2. Ingrain the co-working mentality in real estate strategy
By 2020, there will be 26 000 co-working locations worldwide. By comparison, there are 24 000 Starbucks globally. Initially, co-working was simply a term for the use of a shared workspace that businesses – many of them individual entrepreneurs or small startups. Today, top class co-working spaces like FutureSpace in Sandton, are used by a wide variety of businesses, including multinational companies.
In the future, companies will also need to think more about accessing office space rather than owning or leasing it. This paradigm shift will require an evaluation of “core” and “ flexible” space needs so that businesses can execute a real estate strategy that minimises cost and maximises opportunities.
3. Make employee experience a core part of business strategy
While most business leaders already have an understanding of the importance of employee engagement, three-quarters of those surveyed in a Harvard Business Review study said that most of their employees are not highly engaged. Engagement and productivity can have a direct impact on the bottom line. One of the best ways that companies can ensure that their employees are engaged is to dedicate someone entirely to the employee experience. By creating a position of a chief experience officer, you can focus attention and resources to reduce work-day friction and create positive experiences for employees.
4. Create a workplace that makes people healthier
Low productivity due to poor health damages companies profitability. In the U.S. for example, overweight workers and those with chronic health conditions account for more $153 billion in lost productivity annually. To combat these trends, wellness is and will remain one of the hottest topics in workplace design.
Employees will soon expect to be healthier when they leave the office than when they arrived. This will be thanks to access to high-quality air, natural light, water and healthy food choices, plus wellness programmes with opportunities for exercise, health care services and social engagement.
Technology can also play a role. Some European companies encourage employees to wear Fitbits and answer daily questions to assess exercise levels, stress levels, productivity and overall well-being. Employees then translate data-driven insights into decisions around how, where and when to work.
By 2020, we expect that the importance of benchmarking built- environment performance to wellness standards will increase dramatically.
5. Enable an agile organisation
Most organisations have dedicated teams with certain expertise that work on specific products or services for clients.

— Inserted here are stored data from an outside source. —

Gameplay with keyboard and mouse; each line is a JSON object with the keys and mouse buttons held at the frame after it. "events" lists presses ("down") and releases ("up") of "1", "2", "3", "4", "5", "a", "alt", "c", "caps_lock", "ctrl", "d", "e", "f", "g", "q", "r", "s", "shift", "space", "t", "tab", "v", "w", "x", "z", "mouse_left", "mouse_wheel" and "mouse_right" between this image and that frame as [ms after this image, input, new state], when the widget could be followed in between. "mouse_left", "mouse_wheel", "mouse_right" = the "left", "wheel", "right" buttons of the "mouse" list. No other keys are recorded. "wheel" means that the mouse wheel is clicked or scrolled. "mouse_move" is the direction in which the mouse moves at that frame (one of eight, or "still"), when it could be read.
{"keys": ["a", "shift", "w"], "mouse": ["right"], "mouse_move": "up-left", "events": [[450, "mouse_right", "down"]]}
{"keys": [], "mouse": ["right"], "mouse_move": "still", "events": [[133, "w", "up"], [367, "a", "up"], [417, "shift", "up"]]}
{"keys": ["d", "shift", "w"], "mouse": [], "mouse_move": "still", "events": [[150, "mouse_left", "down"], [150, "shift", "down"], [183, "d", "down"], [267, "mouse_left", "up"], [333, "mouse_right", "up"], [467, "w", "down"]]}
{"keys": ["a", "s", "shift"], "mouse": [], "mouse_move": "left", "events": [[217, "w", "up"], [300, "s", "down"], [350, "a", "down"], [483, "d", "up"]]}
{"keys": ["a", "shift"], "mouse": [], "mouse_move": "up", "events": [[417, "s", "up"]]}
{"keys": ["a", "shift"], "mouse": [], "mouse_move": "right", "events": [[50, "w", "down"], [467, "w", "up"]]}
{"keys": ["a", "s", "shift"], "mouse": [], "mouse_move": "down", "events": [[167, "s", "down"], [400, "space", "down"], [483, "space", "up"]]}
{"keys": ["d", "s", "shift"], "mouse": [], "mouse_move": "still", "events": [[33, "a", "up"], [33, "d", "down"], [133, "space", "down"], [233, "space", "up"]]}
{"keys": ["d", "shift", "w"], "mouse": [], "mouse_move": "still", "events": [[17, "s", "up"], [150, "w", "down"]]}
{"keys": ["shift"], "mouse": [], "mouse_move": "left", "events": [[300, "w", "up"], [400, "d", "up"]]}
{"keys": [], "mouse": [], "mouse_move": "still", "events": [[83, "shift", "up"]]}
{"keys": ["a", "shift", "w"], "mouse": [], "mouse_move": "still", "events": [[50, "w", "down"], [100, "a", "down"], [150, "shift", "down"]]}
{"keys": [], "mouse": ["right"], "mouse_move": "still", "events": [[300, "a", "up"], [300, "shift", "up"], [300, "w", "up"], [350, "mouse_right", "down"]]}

Due to changing client demands, a quickly shifting environment and evolving technologies, organisations are starting to rethink these structures by prioritising collaboration between teams, breaking down silos.
The “agile organisation” is a term that’s getting a lot of attention right now.
To boost collaboration between people with different areas of expertise and backgrounds, agile organisations must be able to bring people physically together to work.
Collaborations are key, which means that more people will come to the office and average occupancy rates will increase. Additionally, formal planned meetings are replaced by short, effective “meeting moments” and continuous informal collaboration within teams.
According to a study from McKinsey & Company, businesses that are deploying agile development at scale have accelerated their innovation by up to 80 per cent.
The year 2020 isn’t that far away. It is critical for South African companies to make space and location decisions that create engaging and productive experiences for employees.
Linda Trim is the Director at Giant Leap.